> [Data shown]

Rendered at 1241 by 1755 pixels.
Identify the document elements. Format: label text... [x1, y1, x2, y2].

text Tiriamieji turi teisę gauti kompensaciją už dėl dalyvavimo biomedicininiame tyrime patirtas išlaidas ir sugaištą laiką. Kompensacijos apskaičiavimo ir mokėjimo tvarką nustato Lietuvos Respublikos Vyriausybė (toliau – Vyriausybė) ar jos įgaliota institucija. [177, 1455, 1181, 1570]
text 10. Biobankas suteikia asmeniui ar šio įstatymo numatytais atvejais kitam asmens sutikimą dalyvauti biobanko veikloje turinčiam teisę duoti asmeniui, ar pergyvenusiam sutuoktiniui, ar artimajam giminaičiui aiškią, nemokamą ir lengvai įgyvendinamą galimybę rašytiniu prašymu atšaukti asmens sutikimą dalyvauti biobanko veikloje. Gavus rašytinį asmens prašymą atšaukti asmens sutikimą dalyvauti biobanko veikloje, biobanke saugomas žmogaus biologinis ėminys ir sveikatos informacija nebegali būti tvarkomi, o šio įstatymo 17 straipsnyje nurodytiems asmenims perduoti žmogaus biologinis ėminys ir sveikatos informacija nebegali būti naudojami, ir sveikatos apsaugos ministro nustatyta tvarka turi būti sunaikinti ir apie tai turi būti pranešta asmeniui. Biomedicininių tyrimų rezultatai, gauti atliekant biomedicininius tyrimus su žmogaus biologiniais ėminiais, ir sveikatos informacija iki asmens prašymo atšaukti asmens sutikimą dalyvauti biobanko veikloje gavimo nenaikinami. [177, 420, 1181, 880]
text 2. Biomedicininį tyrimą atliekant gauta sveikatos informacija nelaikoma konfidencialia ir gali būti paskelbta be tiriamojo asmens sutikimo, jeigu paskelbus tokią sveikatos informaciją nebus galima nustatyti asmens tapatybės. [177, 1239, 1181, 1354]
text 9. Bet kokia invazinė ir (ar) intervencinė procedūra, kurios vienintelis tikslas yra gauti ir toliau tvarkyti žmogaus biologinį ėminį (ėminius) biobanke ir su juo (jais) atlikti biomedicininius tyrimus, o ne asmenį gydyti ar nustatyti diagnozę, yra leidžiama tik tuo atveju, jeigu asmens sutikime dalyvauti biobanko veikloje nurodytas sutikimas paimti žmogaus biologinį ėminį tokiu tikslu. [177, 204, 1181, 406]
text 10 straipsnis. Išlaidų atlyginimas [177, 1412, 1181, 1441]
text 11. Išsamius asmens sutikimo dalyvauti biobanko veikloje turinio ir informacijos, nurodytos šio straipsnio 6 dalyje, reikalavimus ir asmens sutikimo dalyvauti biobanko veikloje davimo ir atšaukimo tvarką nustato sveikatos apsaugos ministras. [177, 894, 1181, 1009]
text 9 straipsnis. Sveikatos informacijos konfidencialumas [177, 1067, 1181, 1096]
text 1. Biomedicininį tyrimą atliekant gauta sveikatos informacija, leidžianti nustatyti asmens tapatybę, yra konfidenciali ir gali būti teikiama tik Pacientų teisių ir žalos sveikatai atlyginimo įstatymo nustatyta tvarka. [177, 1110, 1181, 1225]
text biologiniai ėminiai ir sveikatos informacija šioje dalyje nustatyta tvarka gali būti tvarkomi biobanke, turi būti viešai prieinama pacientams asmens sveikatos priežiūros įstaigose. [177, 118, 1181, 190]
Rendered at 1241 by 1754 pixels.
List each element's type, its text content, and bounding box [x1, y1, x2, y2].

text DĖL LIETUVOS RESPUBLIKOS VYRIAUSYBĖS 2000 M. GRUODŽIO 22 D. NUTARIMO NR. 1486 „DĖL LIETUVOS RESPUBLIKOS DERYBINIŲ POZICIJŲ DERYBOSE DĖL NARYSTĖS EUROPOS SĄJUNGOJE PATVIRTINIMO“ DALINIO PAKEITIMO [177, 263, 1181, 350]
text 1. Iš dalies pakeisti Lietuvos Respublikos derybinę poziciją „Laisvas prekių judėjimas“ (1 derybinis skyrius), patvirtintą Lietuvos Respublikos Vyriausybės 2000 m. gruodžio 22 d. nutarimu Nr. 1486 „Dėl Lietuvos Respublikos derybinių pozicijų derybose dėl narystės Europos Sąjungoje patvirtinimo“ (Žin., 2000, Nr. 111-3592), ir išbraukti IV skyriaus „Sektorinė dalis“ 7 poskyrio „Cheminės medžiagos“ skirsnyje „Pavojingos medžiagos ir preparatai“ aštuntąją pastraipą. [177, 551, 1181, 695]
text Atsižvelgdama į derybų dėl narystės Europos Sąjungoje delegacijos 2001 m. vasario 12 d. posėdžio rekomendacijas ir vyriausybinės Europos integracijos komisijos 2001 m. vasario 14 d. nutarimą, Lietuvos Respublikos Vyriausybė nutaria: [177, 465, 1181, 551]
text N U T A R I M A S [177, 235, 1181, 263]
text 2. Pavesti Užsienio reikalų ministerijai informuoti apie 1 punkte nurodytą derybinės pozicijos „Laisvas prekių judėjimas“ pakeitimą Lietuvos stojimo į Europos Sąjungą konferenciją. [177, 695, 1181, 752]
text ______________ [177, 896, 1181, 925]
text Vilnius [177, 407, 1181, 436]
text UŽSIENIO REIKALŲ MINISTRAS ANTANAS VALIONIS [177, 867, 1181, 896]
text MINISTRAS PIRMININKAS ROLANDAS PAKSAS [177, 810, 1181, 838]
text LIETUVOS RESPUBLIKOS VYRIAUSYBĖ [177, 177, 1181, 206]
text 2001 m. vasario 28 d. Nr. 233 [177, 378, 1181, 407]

> [Exercise aim] Extract every line from each of the records above and reproduce them verbatim.

> [Exercise solution]
Rendered at 1241 by 1755 pixels.
Identify the document elements. Format: label text... [x1, y1, x2, y2].

text Tiriamieji turi teisę gauti kompensaciją už dėl dalyvavimo biomedicininiame tyrime patirtas išlaidas ir sugaištą laiką. Kompensacijos apskaičiavimo ir mokėjimo tvarką nustato Lietuvos Respublikos Vyriausybė (toliau – Vyriausybė) ar jos įgaliota institucija. [177, 1455, 1181, 1570]
text 10. Biobankas suteikia asmeniui ar šio įstatymo numatytais atvejais kitam asmens sutikimą dalyvauti biobanko veikloje turinčiam teisę duoti asmeniui, ar pergyvenusiam sutuoktiniui, ar artimajam giminaičiui aiškią, nemokamą ir lengvai įgyvendinamą galimybę rašytiniu prašymu atšaukti asmens sutikimą dalyvauti biobanko veikloje. Gavus rašytinį asmens prašymą atšaukti asmens sutikimą dalyvauti biobanko veikloje, biobanke saugomas žmogaus biologinis ėminys ir sveikatos informacija nebegali būti tvarkomi, o šio įstatymo 17 straipsnyje nurodytiems asmenims perduoti žmogaus biologinis ėminys ir sveikatos informacija nebegali būti naudojami, ir sveikatos apsaugos ministro nustatyta tvarka turi būti sunaikinti ir apie tai turi būti pranešta asmeniui. Biomedicininių tyrimų rezultatai, gauti atliekant biomedicininius tyrimus su žmogaus biologiniais ėminiais, ir sveikatos informacija iki asmens prašymo atšaukti asmens sutikimą dalyvauti biobanko veikloje gavimo nenaikinami. [177, 420, 1181, 880]
text 2. Biomedicininį tyrimą atliekant gauta sveikatos informacija nelaikoma konfidencialia ir gali būti paskelbta be tiriamojo asmens sutikimo, jeigu paskelbus tokią sveikatos informaciją nebus galima nustatyti asmens tapatybės. [177, 1239, 1181, 1354]
text 9. Bet kokia invazinė ir (ar) intervencinė procedūra, kurios vienintelis tikslas yra gauti ir toliau tvarkyti žmogaus biologinį ėminį (ėminius) biobanke ir su juo (jais) atlikti biomedicininius tyrimus, o ne asmenį gydyti ar nustatyti diagnozę, yra leidžiama tik tuo atveju, jeigu asmens sutikime dalyvauti biobanko veikloje nurodytas sutikimas paimti žmogaus biologinį ėminį tokiu tikslu. [177, 204, 1181, 406]
text 10 straipsnis. Išlaidų atlyginimas [177, 1412, 1181, 1441]
text 11. Išsamius asmens sutikimo dalyvauti biobanko veikloje turinio ir informacijos, nurodytos šio straipsnio 6 dalyje, reikalavimus ir asmens sutikimo dalyvauti biobanko veikloje davimo ir atšaukimo tvarką nustato sveikatos apsaugos ministras. [177, 894, 1181, 1009]
text 9 straipsnis. Sveikatos informacijos konfidencialumas [177, 1067, 1181, 1096]
text 1. Biomedicininį tyrimą atliekant gauta sveikatos informacija, leidžianti nustatyti asmens tapatybę, yra konfidenciali ir gali būti teikiama tik Pacientų teisių ir žalos sveikatai atlyginimo įstatymo nustatyta tvarka. [177, 1110, 1181, 1225]
text biologiniai ėminiai ir sveikatos informacija šioje dalyje nustatyta tvarka gali būti tvarkomi biobanke, turi būti viešai prieinama pacientams asmens sveikatos priežiūros įstaigose. [177, 118, 1181, 190]
Rendered at 1241 by 1754 pixels.
List each element's type, its text content, and bounding box [x1, y1, x2, y2].

text DĖL LIETUVOS RESPUBLIKOS VYRIAUSYBĖS 2000 M. GRUODŽIO 22 D. NUTARIMO NR. 1486 „DĖL LIETUVOS RESPUBLIKOS DERYBINIŲ POZICIJŲ DERYBOSE DĖL NARYSTĖS EUROPOS SĄJUNGOJE PATVIRTINIMO“ DALINIO PAKEITIMO [177, 263, 1181, 350]
text 1. Iš dalies pakeisti Lietuvos Respublikos derybinę poziciją „Laisvas prekių judėjimas“ (1 derybinis skyrius), patvirtintą Lietuvos Respublikos Vyriausybės 2000 m. gruodžio 22 d. nutarimu Nr. 1486 „Dėl Lietuvos Respublikos derybinių pozicijų derybose dėl narystės Europos Sąjungoje patvirtinimo“ (Žin., 2000, Nr. 111-3592), ir išbraukti IV skyriaus „Sektorinė dalis“ 7 poskyrio „Cheminės medžiagos“ skirsnyje „Pavojingos medžiagos ir preparatai“ aštuntąją pastraipą. [177, 551, 1181, 695]
text Atsižvelgdama į derybų dėl narystės Europos Sąjungoje delegacijos 2001 m. vasario 12 d. posėdžio rekomendacijas ir vyriausybinės Europos integracijos komisijos 2001 m. vasario 14 d. nutarimą, Lietuvos Respublikos Vyriausybė nutaria: [177, 465, 1181, 551]
text N U T A R I M A S [177, 235, 1181, 263]
text 2. Pavesti Užsienio reikalų ministerijai informuoti apie 1 punkte nurodytą derybinės pozicijos „Laisvas prekių judėjimas“ pakeitimą Lietuvos stojimo į Europos Sąjungą konferenciją. [177, 695, 1181, 752]
text ______________ [177, 896, 1181, 925]
text Vilnius [177, 407, 1181, 436]
text UŽSIENIO REIKALŲ MINISTRAS ANTANAS VALIONIS [177, 867, 1181, 896]
text MINISTRAS PIRMININKAS ROLANDAS PAKSAS [177, 810, 1181, 838]
text LIETUVOS RESPUBLIKOS VYRIAUSYBĖ [177, 177, 1181, 206]
text 2001 m. vasario 28 d. Nr. 233 [177, 378, 1181, 407]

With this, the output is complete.